--- START ---

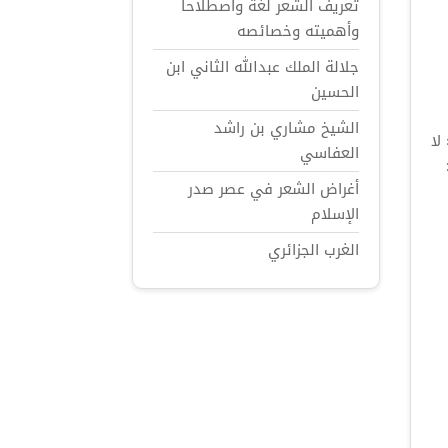
تعريف الشعر لغة واصطلاحاً
وأهميته وخصائصه
جلالة الملك عبدالله الثاني ابن
الحسين
الشيخ مشاري بن راشد
ة في الحرب . 6 - عذاب شديد . 7 - خوف . 8 - « لا
العفاسي
:
أغراض الشعر في عصر صدر
الإسلام
الغرب الجزائري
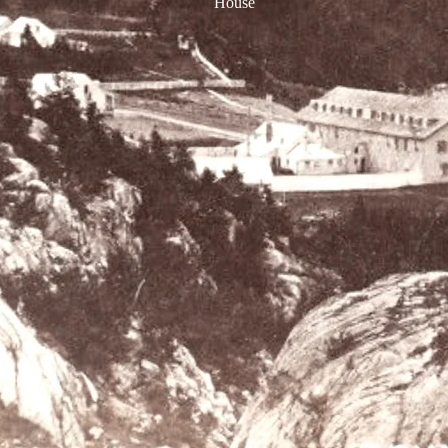
House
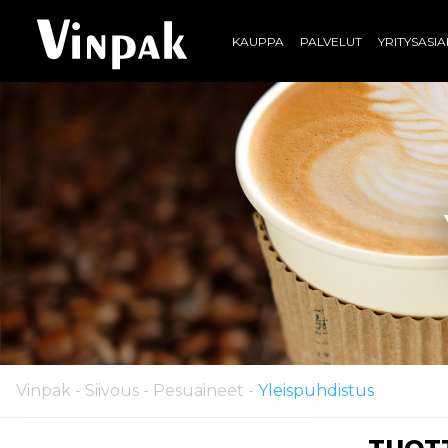
KAUPPA
PALVELUT
YRITYSASI
Vinpak
-
Siivous
-
Pesuaineet
-
Yleispuhdistus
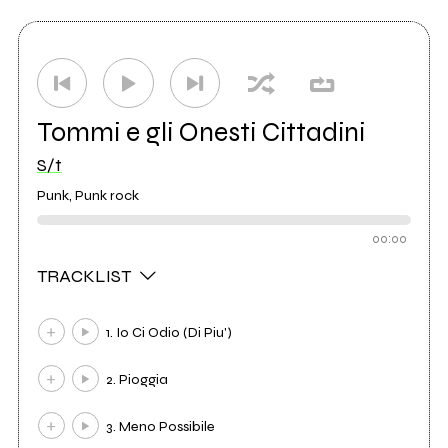
Tommi e gli Onesti Cittadini
S/t
Punk, Punk rock
00:00
TRACKLIST
1. Io Ci Odio (Di Piu')
2. Pioggia
3. Meno Possibile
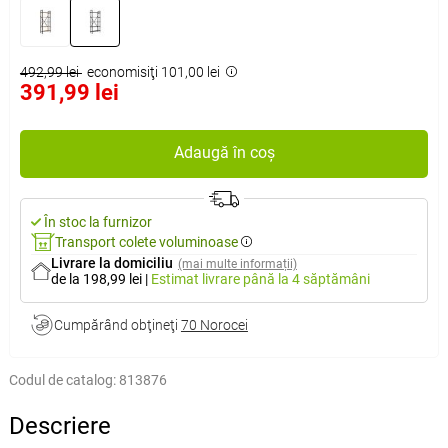
492,99 lei
economisiţi 101,00 lei
391,99 lei
Adaugă în coș
În stoc la furnizor
Transport colete voluminoase
Livrare la domiciliu
(mai multe informații)
de la 198,99 lei
|
Estimat livrare
până la 4 săptămâni
Cumpărând obţineţi
70 Norocei
Codul de catalog:
813876
Descriere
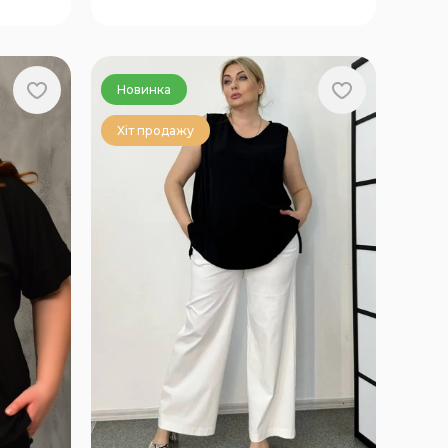
Новинка
Хіт продажу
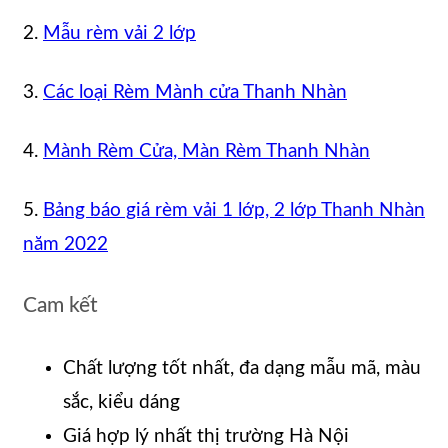
2.
Mẫu rèm vải 2 lớp
3.
Các loại Rèm Mành cửa Thanh Nhàn
4.
Mành Rèm Cửa, Màn Rèm Thanh Nhàn
5.
Bảng báo giá rèm vải 1 lớp, 2 lớp Thanh Nhàn
năm 2022
Cam kết
Chất lượng tốt nhất, đa dạng mẫu mã, màu
sắc, kiểu dáng
Giá hợp lý nhất thị trường Hà Nội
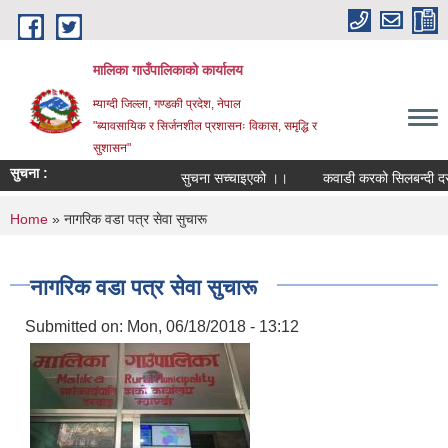
Skip to main content
मालिका गाउँपालिकाको कार्यालय
म्याग्दी जिल्ला, गण्डकी प्रदेश, नेपाल
"ब्यावसायिक र सिर्जनशील प्रशासनः विकास, समृद्धि र
सुशासन"
सुचना :
सुचना सच्चाइएको ।।
कवाडी करको सिलबन्दी दरभाउप
You are here
Home
» नागरिक वडा पत्र सेवा सुचारू
नागरिक वडा पत्र सेवा सुचारू
Submitted on:
Mon, 06/18/2018 - 13:12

--- END ---

### What you should do
Which lines in the rows above contain the word "Nhàn"? Copy each of those lines in full, treating uppercase and lowercase letters as different.

### Solved problem
Các loại Rèm Mành cửa Thanh Nhàn
Mành Rèm Cửa, Màn Rèm Thanh Nhàn
Bảng báo giá rèm vải 1 lớp, 2 lớp Thanh Nhàn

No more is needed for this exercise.